En cultivant et en faisant mûrir des tissus, la professeure Radisic développe des puces d’organes conçues pour imiter les maladies de patients de l’Hôpital général de Toronto et de l’Hôpital pour enfants malades, dans le but de tester des médicaments.

« Parlez-moi de moi. C’est ce qui intéresse les gens, n’est-ce pas ? »

Milica Radisic, professeure de génie biomédical à l’Université de Toronto

Les organoïdes et les organes sur puce permettent aux scientifiques de déterminer précisément ce qui fonctionnera pour un patient donné. Dans une autre expérience, l’équipe du Dr Ferri à McGill a démontré qu’un médicament existant, utilisé pour réduire le cholestérol, pouvait améliorer l’efficacité de la chimiothérapie chez certains patients.

À l’avenir, la recherche sur le cancer, à l’instar de celle menée par le Dr Ferri, ouvre la voie à des traitements personnalisés, adaptés à la constitution génétique de chaque individu, comme l’explique Kalina Kamenova, bioéthicienne spécialisée dans la communication scientifique sur les cellules souches. Elle est également fondatrice et directrice de recherche de l’Institut canadien de génomique et société.

« Dans la pratique clinique, l’un des grands problèmes du futur sera de savoir comment étendre cette recherche ? compte tenu du coût. Comment pouvons-nous garantir qu’il apporte des bénéfices à tous les membres de la société, à tous ceux qui ont besoin de ce type de traitement ? »

Kalina Kamenova, bioéthicienne

Pour commencer à relever ces défis, le laboratoire du Dr Ferri reçoit déjà par courrier des échantillons de tumeurs de patients provenant de l’Ontario et du Manitoba, et prévoit d’étendre cette collaboration à la Colombie-Britannique. Le coût actuel de cette technologie peut atteindre 30 000 $ par échantillon de patient. Cependant, la professeure Radisic suggère que l’automatisation de la culture des organoïdes par des robots pourrait réduire les coûts à long terme en prenant en charge la maintenance quotidienne des cellules dans des conditions stériles.
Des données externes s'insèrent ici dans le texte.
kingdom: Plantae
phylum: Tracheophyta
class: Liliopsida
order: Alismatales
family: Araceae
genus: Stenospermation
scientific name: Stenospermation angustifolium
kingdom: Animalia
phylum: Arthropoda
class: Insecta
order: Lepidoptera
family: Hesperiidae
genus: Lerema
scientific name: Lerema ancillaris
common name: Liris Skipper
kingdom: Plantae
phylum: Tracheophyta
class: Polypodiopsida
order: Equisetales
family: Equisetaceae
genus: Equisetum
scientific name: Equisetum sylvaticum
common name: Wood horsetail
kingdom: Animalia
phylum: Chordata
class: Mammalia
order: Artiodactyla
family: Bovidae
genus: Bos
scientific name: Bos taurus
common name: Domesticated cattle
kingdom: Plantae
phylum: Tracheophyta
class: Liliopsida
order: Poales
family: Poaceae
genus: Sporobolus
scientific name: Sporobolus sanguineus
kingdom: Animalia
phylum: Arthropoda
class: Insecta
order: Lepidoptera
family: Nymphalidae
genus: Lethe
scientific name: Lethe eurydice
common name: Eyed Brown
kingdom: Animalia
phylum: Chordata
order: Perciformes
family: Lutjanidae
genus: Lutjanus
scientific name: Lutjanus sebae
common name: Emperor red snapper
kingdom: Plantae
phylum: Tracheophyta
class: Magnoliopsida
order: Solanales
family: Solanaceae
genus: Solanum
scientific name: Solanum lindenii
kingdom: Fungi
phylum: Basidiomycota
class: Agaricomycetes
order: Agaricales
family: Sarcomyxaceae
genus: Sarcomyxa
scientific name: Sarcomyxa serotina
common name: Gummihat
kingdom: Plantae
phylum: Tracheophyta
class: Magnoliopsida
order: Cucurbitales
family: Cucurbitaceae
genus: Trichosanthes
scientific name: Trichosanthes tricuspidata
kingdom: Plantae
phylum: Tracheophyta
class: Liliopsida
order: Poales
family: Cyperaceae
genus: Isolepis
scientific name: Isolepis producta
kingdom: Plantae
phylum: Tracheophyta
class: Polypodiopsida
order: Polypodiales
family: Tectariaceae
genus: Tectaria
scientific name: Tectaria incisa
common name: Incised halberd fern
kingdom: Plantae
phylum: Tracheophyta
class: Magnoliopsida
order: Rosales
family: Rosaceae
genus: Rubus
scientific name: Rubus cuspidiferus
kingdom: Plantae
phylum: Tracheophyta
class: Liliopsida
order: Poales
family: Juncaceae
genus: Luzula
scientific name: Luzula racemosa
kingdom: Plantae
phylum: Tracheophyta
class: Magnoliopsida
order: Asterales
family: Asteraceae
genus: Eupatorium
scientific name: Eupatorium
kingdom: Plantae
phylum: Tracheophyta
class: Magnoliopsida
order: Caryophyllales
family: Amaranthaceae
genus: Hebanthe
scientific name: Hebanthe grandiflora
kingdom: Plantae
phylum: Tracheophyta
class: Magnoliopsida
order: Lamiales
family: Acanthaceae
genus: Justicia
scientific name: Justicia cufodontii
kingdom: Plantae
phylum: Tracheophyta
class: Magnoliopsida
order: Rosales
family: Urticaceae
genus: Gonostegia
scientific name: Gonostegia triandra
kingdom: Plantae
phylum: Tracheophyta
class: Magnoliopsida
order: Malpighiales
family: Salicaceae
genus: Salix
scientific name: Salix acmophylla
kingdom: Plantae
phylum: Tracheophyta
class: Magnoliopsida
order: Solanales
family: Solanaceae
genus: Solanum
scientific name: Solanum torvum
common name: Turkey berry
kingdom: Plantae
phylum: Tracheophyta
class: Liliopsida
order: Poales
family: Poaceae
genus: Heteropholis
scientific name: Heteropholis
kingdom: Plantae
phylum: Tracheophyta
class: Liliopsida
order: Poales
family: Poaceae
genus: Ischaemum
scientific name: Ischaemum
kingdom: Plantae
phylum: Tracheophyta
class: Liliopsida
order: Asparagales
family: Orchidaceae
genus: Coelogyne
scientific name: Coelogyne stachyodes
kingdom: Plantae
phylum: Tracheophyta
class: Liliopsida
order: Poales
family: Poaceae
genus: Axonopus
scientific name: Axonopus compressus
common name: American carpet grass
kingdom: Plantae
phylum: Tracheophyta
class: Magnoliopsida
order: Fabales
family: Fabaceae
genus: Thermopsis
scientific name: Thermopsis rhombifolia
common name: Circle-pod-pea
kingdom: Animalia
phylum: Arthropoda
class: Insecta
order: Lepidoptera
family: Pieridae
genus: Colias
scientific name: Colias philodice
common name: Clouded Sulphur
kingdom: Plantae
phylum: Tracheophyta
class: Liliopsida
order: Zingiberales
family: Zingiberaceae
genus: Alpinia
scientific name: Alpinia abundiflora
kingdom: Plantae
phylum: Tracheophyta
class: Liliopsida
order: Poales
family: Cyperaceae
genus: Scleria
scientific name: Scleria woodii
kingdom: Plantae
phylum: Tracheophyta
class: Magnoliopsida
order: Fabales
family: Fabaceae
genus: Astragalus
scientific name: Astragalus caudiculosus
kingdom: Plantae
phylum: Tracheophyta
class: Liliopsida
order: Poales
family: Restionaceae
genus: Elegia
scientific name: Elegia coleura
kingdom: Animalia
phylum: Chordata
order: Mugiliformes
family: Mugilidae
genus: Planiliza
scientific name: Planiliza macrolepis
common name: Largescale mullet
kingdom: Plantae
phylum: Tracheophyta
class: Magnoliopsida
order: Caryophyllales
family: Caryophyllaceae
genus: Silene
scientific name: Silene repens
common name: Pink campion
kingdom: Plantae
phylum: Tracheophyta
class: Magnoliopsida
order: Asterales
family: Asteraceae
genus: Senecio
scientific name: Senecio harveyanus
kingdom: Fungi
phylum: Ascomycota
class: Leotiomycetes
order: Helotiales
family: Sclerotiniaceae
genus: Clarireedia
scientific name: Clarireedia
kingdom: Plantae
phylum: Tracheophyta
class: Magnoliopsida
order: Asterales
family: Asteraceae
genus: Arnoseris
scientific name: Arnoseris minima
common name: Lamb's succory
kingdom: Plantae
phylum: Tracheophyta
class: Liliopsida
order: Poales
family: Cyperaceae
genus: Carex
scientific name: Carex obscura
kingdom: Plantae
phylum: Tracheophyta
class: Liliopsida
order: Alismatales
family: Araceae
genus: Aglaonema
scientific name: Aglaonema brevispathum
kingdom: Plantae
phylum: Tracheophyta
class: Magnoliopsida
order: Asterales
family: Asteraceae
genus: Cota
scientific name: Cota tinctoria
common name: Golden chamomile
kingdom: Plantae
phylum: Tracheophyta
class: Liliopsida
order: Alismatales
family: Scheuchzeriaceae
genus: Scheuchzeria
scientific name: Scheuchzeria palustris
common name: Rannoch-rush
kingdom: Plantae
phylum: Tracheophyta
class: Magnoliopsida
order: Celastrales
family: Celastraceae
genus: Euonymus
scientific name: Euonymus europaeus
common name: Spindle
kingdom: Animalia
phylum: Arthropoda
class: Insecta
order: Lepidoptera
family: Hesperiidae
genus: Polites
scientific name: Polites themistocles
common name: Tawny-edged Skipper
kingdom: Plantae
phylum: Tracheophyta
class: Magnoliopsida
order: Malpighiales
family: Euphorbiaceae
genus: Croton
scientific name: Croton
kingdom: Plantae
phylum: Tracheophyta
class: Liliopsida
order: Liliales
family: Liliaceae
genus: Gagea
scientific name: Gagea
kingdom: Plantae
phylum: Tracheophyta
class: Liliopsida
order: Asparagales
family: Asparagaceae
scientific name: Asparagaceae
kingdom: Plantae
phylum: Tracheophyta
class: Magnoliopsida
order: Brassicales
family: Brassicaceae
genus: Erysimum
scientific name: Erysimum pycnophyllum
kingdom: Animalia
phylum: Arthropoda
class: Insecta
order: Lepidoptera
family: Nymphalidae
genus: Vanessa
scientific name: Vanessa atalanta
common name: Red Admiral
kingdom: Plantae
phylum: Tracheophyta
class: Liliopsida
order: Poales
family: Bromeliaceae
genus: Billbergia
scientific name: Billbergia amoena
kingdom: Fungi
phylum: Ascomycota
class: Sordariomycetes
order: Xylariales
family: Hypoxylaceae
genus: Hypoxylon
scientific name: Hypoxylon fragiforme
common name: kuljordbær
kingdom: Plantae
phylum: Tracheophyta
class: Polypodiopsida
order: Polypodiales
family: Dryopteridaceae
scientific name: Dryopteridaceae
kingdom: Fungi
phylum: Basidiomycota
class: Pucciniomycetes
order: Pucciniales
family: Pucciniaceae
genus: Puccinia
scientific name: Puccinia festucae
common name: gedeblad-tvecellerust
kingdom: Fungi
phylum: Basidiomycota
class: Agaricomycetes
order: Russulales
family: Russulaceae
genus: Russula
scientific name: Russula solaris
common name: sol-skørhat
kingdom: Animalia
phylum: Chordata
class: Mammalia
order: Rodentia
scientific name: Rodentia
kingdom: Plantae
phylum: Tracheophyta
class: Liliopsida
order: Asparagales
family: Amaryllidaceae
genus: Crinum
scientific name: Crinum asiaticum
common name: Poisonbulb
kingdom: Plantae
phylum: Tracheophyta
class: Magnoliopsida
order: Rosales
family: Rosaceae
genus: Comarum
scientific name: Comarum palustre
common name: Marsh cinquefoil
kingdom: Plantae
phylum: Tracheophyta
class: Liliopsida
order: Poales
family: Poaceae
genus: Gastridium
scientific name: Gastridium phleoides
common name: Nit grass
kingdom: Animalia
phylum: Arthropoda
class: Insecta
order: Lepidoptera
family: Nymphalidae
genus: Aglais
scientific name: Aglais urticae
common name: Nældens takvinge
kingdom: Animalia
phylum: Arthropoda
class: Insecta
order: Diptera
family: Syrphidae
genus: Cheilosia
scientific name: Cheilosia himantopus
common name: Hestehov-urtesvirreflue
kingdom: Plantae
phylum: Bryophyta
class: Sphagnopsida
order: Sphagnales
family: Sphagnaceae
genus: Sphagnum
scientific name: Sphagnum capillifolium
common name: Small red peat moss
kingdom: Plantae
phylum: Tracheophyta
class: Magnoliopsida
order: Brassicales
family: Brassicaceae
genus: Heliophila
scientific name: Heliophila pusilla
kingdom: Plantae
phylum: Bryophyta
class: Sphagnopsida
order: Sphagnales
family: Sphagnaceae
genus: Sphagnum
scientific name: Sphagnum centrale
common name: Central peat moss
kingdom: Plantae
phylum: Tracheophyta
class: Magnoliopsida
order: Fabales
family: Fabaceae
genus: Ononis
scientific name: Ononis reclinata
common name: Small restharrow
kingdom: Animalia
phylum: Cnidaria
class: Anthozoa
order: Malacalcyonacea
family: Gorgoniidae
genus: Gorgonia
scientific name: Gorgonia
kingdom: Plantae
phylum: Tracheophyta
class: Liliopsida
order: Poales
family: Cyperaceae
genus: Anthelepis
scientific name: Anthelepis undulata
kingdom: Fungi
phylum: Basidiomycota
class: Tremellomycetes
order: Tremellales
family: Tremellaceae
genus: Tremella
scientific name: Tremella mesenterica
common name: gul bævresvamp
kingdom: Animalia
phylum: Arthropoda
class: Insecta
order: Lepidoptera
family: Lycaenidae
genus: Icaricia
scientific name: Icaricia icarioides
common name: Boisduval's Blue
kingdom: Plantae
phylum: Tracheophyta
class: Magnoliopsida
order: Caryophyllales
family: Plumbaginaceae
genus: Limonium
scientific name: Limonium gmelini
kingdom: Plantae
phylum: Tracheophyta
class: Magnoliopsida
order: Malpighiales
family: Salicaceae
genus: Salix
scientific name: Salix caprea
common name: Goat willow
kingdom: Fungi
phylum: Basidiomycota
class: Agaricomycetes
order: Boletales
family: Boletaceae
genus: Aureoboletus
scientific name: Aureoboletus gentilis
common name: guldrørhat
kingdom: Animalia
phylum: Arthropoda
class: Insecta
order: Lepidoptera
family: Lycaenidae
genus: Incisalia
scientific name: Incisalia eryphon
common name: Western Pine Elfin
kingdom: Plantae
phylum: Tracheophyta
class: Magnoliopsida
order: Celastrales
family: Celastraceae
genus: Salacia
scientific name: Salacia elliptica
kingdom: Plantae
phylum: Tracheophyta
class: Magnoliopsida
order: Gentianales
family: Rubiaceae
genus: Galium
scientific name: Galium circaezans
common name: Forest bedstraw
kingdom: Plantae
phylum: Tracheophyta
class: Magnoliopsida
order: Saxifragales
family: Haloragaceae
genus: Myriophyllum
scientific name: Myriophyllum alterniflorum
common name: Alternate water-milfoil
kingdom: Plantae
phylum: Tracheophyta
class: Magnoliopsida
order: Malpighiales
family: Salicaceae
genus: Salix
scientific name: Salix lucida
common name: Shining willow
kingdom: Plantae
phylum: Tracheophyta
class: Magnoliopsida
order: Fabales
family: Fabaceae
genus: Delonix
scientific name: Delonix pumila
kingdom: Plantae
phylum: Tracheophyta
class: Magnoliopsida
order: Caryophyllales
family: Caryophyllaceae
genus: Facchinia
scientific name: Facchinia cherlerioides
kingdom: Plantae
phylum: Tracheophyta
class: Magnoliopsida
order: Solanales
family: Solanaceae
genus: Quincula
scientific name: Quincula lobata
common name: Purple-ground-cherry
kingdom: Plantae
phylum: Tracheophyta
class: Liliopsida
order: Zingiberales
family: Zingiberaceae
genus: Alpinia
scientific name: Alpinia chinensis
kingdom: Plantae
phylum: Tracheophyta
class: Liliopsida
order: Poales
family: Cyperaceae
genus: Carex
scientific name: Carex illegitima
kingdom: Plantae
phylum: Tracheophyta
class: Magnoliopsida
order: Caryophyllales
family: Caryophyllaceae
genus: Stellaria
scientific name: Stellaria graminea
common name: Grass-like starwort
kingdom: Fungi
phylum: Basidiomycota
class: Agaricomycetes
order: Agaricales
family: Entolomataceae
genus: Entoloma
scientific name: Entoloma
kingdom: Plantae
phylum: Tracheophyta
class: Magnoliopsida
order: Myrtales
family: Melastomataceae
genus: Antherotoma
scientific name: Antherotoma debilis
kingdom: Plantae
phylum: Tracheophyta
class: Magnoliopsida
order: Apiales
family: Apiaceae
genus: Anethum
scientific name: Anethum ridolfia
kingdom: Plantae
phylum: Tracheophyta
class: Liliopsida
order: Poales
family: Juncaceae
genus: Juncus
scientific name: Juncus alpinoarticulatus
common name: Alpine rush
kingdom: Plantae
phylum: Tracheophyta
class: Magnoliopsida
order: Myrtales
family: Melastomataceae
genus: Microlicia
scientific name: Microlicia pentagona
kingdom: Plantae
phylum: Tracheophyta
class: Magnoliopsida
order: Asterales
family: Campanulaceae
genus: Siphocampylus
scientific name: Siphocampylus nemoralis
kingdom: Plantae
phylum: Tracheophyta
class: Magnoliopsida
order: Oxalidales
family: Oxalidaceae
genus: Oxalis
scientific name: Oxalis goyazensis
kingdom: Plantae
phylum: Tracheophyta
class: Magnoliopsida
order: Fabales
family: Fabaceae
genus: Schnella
Les opinions divergent quant à savoir si et quand les organes sur puce remplaceront entièrement l’utilisation d’animaux dans la recherche biomédicale. La professeure Radisic estime qu’il existe une « réelle opportunité » dans les 20 à 30 prochaines années de réduire considérablement le nombre d’animaux utilisés dans la découverte de médicaments, soulignant que « l’aspect du bien-être animal est souvent négligé ».